Forschende und Betroffene stellten sich unter anderem die Frage: Wie kann ich mich jeden Tag bewusst für einen körperlich aktiven Lebensstil entscheiden? Oder: Wie mache ich Bewegung und wie mache ich sie richtig? Hierfür stehen zwölf Broschüren in vier Modulen bereit, die Informationen, Übungen zum Ausprobieren und Entscheidungshilfen enthalten. Egal ob Yoga, Spazierengehen oder Fahrradfahren – Nutzerinnen und Nutzer setzen sich eigene Ziele und erstellen gemeinsam mit von ihnen selbst ausgewählten Unterstützerinnen und Unterstützern (Bewegungs-Paten) einen Wochenplan, der sie auf dem Weg zu einem aktiven Lebensstil unterstützt.

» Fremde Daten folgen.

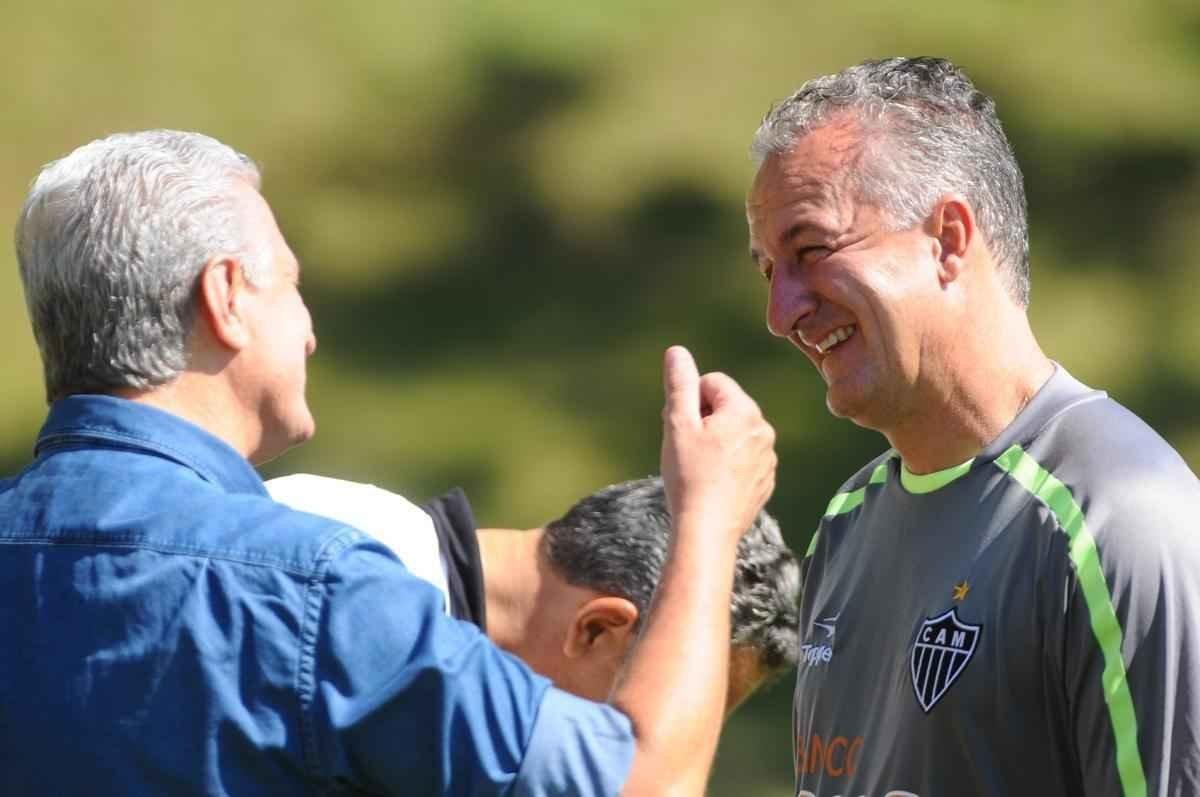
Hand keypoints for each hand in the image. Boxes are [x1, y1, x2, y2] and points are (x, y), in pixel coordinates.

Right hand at [660, 345, 776, 544]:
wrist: (707, 530)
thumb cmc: (689, 475)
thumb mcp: (677, 424)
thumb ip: (679, 384)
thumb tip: (676, 351)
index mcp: (744, 410)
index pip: (712, 383)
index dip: (690, 401)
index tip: (681, 427)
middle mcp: (764, 429)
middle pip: (726, 406)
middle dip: (704, 419)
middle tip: (686, 448)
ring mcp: (769, 457)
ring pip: (735, 433)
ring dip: (716, 442)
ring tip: (699, 468)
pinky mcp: (766, 480)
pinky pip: (745, 458)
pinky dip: (728, 464)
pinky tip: (712, 482)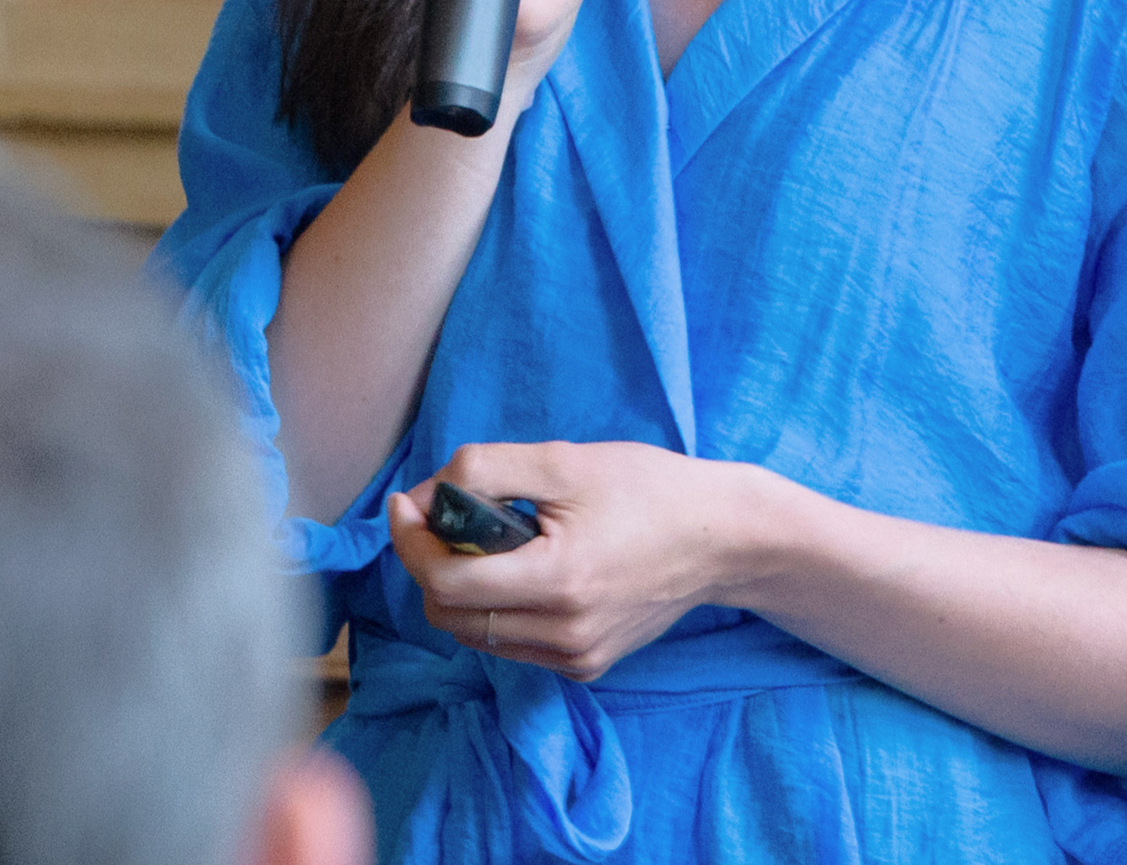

Im Vordergrund bei alledem: Spaß an der Bewegung und keine Überforderung! „Wir dürfen die Lebenswelt und das Selbstbestimmungsrecht der Leute nicht vergessen!“ so Ising. „Sie sollen selber entscheiden, was gut für sie ist und niemand anderes.“
Die ersten Bewegungspläne werden von den Bewohnerinnen und Bewohnern bereits umgesetzt. „Es ist schön, dass ich auf dem Plan nochmal sehe, was ich machen kann, und dann mache ich das auch“, sagt Franziska Heidrich, Mitglied einer Arbeitsgruppe und Nutzerin des Angebots. „Ich fühle mich jetzt auch schon wohler als vor dem Projekt. Durch die Bewegung bin ich ein anderer, selbstbewussterer Mensch geworden.“
Für die Forschenden sind Rückmeldungen wie diese ein großer Erfolg. Bruland: „Es zeigt sich, dass wir die Bewohnerinnen und Bewohner nicht nur körperlich, sondern auch in ihren individuellen Kompetenzen fördern können. Sie lernen vieles über ihren eigenen Körper und über ihre Bewegungsmöglichkeiten. Das stärkt Selbstbewusstsein und fördert selbstbestimmtes Handeln.“
Das Projekt Förderung von Bewegungsfähigkeiten und körperlicher Aktivität von Menschen mit geistiger Behinderung (förges 3) wurde gefördert durch die Stiftung Wohlfahrtspflege des Landes NRW im Rahmen der Förderlinie „Pflege Inklusiv“ und entstand in Kooperation mit der Lebenshilfe Brakel Wohnen Bildung Freizeit gGmbH.
Weiter ist es Teil des Verbundes Nutzerorientierte Versorgung: Förderung der Gesundheitskompetenz und des Selbstmanagements bei chronischer Krankheit und Pflegebedürftigkeit (FörGes).